[Begin RECORDS SUPPLIED]
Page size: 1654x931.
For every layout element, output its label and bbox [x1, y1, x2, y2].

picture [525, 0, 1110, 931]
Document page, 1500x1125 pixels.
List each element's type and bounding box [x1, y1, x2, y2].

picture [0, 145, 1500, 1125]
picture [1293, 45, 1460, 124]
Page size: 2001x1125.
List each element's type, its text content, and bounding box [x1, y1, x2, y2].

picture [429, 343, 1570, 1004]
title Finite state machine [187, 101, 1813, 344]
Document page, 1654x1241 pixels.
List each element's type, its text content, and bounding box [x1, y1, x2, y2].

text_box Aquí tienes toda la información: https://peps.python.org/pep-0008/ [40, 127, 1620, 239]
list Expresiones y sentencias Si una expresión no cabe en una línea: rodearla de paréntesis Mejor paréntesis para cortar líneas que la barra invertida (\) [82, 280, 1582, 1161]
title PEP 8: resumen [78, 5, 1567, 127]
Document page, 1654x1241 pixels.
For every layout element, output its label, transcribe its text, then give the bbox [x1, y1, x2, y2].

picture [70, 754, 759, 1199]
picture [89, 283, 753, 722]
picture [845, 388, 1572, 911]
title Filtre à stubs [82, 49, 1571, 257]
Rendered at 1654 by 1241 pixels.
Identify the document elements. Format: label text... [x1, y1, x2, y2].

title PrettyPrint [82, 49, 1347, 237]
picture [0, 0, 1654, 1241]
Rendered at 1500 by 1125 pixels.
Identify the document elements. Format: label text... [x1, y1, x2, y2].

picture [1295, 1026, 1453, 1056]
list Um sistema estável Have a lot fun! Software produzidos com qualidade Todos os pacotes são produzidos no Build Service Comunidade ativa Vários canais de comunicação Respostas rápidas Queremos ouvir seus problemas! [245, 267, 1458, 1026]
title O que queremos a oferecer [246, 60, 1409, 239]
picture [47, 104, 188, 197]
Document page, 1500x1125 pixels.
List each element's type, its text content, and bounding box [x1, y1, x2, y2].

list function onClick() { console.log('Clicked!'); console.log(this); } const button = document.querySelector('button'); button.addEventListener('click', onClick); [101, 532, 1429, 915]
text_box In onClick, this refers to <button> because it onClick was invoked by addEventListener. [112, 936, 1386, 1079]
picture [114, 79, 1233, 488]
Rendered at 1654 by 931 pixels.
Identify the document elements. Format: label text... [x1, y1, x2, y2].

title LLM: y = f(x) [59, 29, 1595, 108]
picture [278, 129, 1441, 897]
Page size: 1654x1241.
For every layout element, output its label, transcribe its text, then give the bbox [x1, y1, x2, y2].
[End RECORDS SUPPLIED]
GIVEN REQUEST — Copy all of the items above, replacing "pixels" with "px" everywhere it occurs and leaving everything else unchanged.

TASK SOLUTION —
Page size: 1654x931.
For every layout element, output its label and bbox [x1, y1, x2, y2].

picture [525, 0, 1110, 931]
Document page, 1500x1125 px.
List each element's type and bounding box [x1, y1, x2, y2].

picture [0, 145, 1500, 1125]
picture [1293, 45, 1460, 124]
Page size: 2001x1125.
List each element's type, its text content, and bounding box [x1, y1, x2, y2].

picture [429, 343, 1570, 1004]
title Finite state machine [187, 101, 1813, 344]
Document page, 1654x1241 px.
List each element's type, its text content, and bounding box [x1, y1, x2, y2].

text_box Aquí tienes toda la información: https://peps.python.org/pep-0008/ [40, 127, 1620, 239]
list Expresiones y sentencias Si una expresión no cabe en una línea: rodearla de paréntesis Mejor paréntesis para cortar líneas que la barra invertida (\) [82, 280, 1582, 1161]
title PEP 8: resumen [78, 5, 1567, 127]
Document page, 1654x1241 px.
For every layout element, output its label, transcribe its text, then give the bbox [x1, y1, x2, y2].

picture [70, 754, 759, 1199]
picture [89, 283, 753, 722]
picture [845, 388, 1572, 911]
title Filtre à stubs [82, 49, 1571, 257]
Rendered at 1654 by 1241 px.
Identify the document elements. Format: label text... [x1, y1, x2, y2].

title PrettyPrint [82, 49, 1347, 237]
picture [0, 0, 1654, 1241]
Rendered at 1500 by 1125 px.
Identify the document elements. Format: label text... [x1, y1, x2, y2].

picture [1295, 1026, 1453, 1056]
list Um sistema estável Have a lot fun! Software produzidos com qualidade Todos os pacotes são produzidos no Build Service Comunidade ativa Vários canais de comunicação Respostas rápidas Queremos ouvir seus problemas! [245, 267, 1458, 1026]
title O que queremos a oferecer [246, 60, 1409, 239]
picture [47, 104, 188, 197]
Document page, 1500x1125 px.
List each element's type, its text content, and bounding box [x1, y1, x2, y2].

list function onClick() { console.log('Clicked!'); console.log(this); } const button = document.querySelector('button'); button.addEventListener('click', onClick); [101, 532, 1429, 915]
text_box In onClick, this refers to <button> because it onClick was invoked by addEventListener. [112, 936, 1386, 1079]
picture [114, 79, 1233, 488]
Rendered at 1654 by 931 px.
Identify the document elements. Format: label text... [x1, y1, x2, y2].

title LLM: y = f(x) [59, 29, 1595, 108]
picture [278, 129, 1441, 897]
Page size: 1654x1241.
For every layout element, output its label, transcribe its text, then give the bbox [x1, y1, x2, y2].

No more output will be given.